- **Work task**
Copy out word for word the lines between the line containing "seçim, hem güvenliğinizi" and the line containing "Kapı kanadı ve kasasında", with both of those lines included.

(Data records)
■ ■ ■

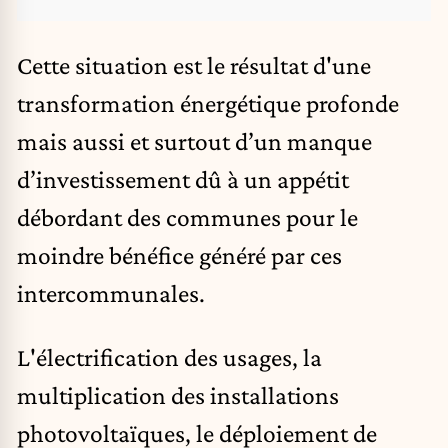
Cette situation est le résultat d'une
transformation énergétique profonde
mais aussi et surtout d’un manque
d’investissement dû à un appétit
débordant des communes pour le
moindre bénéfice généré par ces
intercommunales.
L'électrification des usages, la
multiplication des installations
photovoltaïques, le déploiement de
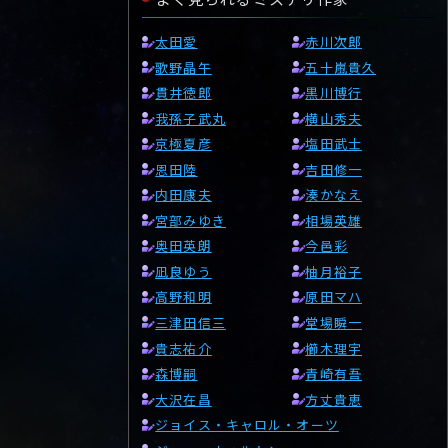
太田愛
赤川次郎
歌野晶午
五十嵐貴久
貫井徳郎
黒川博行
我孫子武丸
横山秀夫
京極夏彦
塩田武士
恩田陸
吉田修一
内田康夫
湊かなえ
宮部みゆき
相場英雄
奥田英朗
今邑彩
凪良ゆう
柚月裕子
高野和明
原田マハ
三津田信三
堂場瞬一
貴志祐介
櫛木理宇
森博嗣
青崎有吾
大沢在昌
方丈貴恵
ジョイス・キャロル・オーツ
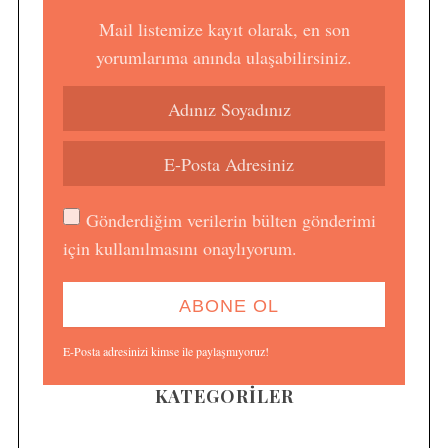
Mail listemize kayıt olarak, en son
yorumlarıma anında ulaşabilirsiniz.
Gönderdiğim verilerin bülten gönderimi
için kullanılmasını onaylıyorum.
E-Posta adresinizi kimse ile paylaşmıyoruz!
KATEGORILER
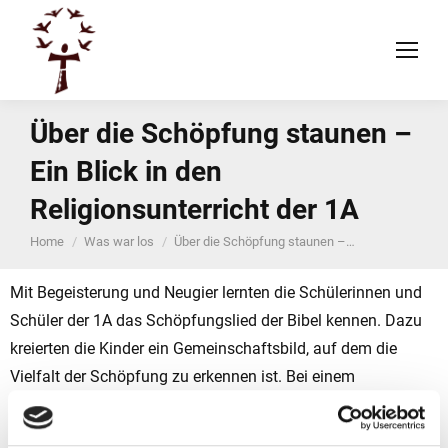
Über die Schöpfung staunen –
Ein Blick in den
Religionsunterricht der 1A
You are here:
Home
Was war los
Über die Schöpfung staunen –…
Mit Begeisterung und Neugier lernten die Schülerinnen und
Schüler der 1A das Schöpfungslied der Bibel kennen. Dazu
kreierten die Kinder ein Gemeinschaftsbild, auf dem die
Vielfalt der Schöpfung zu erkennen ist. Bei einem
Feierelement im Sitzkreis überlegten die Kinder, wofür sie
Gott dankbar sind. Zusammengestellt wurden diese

■ ■ ■

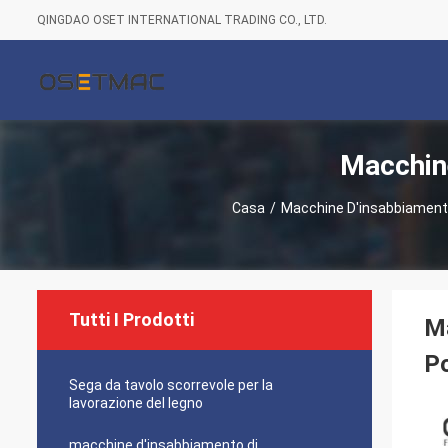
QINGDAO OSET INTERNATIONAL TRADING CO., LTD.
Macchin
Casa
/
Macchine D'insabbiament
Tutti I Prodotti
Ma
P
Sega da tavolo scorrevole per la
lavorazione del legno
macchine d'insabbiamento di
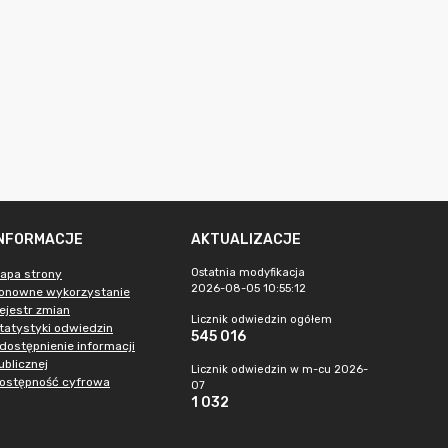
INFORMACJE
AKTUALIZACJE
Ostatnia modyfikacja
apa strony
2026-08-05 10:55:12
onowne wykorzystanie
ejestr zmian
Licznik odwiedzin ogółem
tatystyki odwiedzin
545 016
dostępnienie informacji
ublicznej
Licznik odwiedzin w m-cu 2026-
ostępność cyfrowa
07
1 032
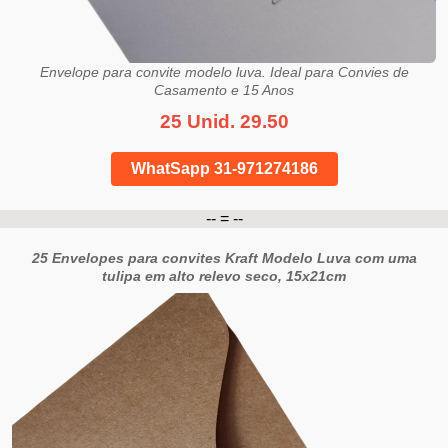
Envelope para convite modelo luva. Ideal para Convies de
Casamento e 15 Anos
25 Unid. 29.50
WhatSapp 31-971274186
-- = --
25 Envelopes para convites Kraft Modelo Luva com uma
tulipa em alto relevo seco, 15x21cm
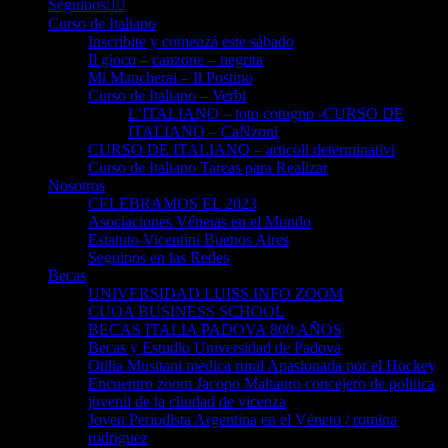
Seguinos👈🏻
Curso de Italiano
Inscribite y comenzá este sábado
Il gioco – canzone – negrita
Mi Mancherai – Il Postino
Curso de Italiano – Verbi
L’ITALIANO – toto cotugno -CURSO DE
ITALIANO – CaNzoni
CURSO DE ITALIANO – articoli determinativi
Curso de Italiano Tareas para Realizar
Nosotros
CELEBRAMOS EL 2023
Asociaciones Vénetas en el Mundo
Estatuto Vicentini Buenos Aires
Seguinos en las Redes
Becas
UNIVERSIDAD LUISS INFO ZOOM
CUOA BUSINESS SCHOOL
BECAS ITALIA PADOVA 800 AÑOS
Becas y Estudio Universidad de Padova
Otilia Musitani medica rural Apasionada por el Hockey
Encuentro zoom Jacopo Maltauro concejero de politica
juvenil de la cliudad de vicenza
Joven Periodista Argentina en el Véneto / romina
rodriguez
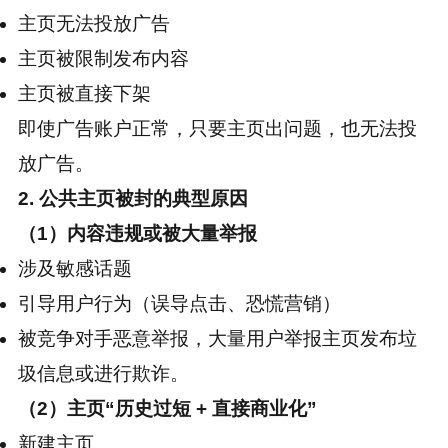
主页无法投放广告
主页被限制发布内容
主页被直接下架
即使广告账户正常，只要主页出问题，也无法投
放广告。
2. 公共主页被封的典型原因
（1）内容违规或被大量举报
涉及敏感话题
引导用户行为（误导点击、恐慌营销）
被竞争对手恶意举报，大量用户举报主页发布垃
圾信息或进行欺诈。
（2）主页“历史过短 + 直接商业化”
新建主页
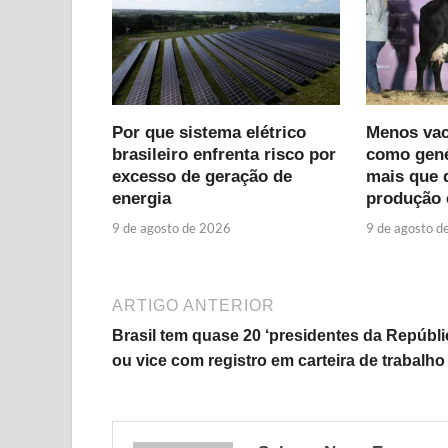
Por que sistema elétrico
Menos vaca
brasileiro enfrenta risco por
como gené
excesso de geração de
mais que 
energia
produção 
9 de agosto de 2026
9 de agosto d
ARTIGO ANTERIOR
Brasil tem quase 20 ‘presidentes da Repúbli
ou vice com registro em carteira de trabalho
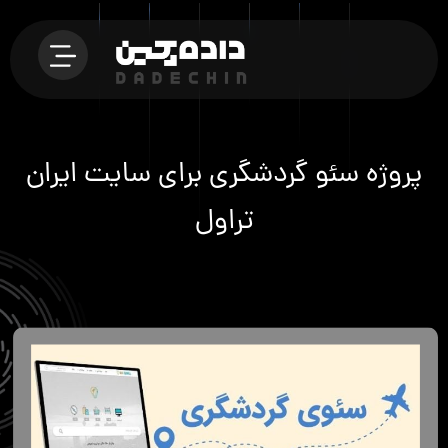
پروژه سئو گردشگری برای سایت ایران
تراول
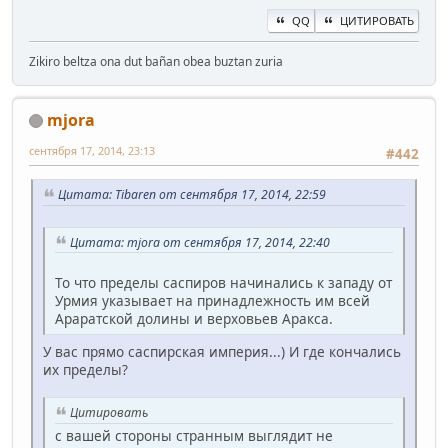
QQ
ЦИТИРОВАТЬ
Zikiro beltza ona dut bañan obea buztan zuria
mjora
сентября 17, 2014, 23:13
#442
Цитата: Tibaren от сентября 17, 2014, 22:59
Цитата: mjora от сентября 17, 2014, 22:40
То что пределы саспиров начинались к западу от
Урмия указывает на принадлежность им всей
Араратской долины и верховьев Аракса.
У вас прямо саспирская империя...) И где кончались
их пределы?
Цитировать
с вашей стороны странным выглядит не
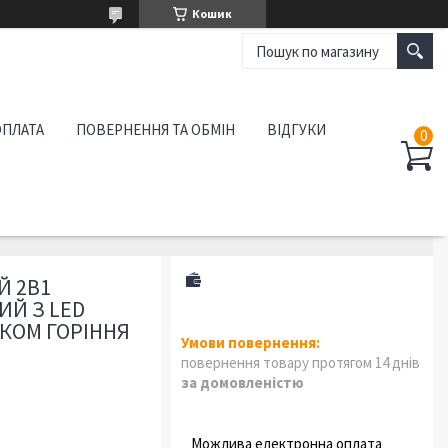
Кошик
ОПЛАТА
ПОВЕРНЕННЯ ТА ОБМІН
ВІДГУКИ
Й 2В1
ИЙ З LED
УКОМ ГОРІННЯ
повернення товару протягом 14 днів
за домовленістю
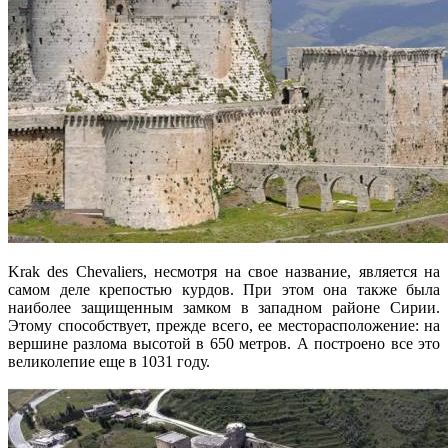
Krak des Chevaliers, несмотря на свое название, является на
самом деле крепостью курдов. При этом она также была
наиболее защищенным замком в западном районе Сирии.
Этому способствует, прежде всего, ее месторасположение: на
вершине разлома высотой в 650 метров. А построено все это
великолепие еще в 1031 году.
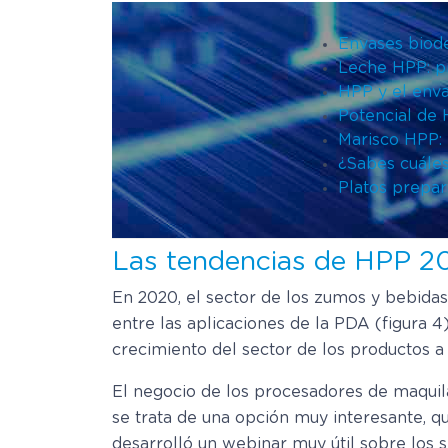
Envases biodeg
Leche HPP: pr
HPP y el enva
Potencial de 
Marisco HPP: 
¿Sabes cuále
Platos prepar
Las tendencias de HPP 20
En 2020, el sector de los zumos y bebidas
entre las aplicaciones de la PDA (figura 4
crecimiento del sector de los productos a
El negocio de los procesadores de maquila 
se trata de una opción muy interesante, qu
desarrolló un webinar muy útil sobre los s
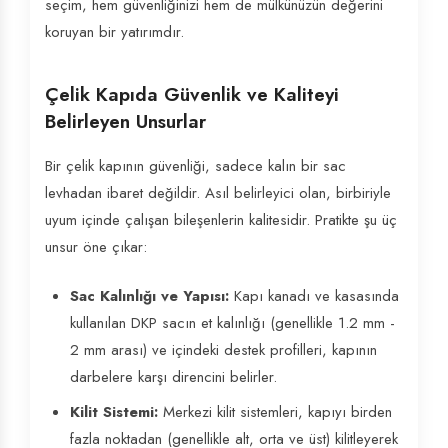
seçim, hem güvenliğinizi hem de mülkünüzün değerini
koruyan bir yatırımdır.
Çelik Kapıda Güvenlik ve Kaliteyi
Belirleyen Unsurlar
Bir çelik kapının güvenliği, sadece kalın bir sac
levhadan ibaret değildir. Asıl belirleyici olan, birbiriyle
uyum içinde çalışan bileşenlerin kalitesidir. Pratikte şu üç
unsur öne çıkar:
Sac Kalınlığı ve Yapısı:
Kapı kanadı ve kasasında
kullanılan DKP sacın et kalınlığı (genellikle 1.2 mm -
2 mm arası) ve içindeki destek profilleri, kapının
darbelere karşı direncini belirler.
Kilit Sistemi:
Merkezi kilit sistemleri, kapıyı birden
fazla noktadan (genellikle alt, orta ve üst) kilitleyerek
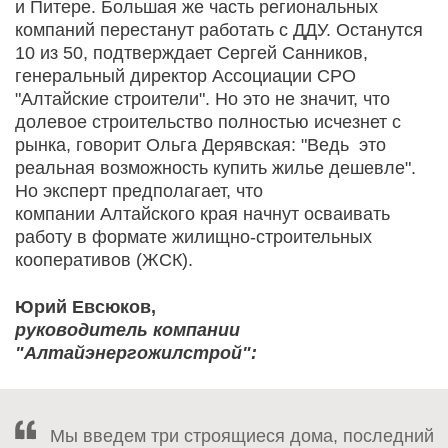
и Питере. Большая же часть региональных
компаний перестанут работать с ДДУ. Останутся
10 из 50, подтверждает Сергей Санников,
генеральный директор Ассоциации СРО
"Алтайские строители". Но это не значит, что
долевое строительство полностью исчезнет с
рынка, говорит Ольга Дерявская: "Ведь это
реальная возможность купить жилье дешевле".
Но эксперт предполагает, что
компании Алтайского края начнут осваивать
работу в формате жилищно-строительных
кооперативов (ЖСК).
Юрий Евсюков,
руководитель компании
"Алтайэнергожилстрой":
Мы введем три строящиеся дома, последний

■ ■ ■

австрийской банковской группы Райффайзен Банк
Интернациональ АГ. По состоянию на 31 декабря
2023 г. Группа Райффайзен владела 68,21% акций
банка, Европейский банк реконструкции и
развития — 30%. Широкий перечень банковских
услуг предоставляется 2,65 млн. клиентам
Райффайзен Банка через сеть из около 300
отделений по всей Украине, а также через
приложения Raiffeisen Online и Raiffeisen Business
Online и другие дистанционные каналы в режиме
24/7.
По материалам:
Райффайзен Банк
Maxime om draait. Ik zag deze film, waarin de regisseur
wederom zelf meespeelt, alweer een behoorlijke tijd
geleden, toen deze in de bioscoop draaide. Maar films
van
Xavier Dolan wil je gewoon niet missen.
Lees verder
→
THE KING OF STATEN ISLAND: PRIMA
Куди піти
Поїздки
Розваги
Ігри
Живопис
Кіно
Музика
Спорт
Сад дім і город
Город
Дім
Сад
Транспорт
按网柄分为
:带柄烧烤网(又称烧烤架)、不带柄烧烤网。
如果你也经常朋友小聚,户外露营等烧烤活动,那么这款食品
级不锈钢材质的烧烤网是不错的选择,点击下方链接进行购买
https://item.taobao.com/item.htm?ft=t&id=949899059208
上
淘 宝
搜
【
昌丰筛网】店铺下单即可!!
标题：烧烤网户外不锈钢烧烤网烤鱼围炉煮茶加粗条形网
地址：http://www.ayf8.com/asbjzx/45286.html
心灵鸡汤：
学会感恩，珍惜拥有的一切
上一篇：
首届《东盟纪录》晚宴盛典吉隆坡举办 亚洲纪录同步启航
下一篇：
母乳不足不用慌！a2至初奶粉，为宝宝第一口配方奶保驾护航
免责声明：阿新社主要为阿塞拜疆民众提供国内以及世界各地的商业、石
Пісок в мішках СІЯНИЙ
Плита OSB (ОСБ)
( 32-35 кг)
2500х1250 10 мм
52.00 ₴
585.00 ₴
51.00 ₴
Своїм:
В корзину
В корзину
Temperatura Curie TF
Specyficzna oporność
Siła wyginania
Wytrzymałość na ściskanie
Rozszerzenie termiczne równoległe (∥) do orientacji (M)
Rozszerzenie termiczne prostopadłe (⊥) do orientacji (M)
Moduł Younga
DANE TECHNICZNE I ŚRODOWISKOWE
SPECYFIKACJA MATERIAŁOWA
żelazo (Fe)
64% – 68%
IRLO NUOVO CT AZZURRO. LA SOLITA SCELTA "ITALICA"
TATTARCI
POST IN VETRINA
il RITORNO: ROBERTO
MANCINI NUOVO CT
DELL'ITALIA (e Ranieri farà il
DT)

■ ■ ■

- **Task answer**
seçim, hem güvenliğinizi hem de mülkünüzün değerini
koruyan bir yatırımdır.
Çelik Kapıda Güvenlik ve Kaliteyi
Belirleyen Unsurlar
Bir çelik kapının güvenliği, sadece kalın bir sac
levhadan ibaret değildir. Asıl belirleyici olan, birbiriyle
uyum içinde çalışan bileşenlerin kalitesidir. Pratikte şu üç
unsur öne çıkar:
Sac Kalınlığı ve Yapısı:
Kapı kanadı ve kasasında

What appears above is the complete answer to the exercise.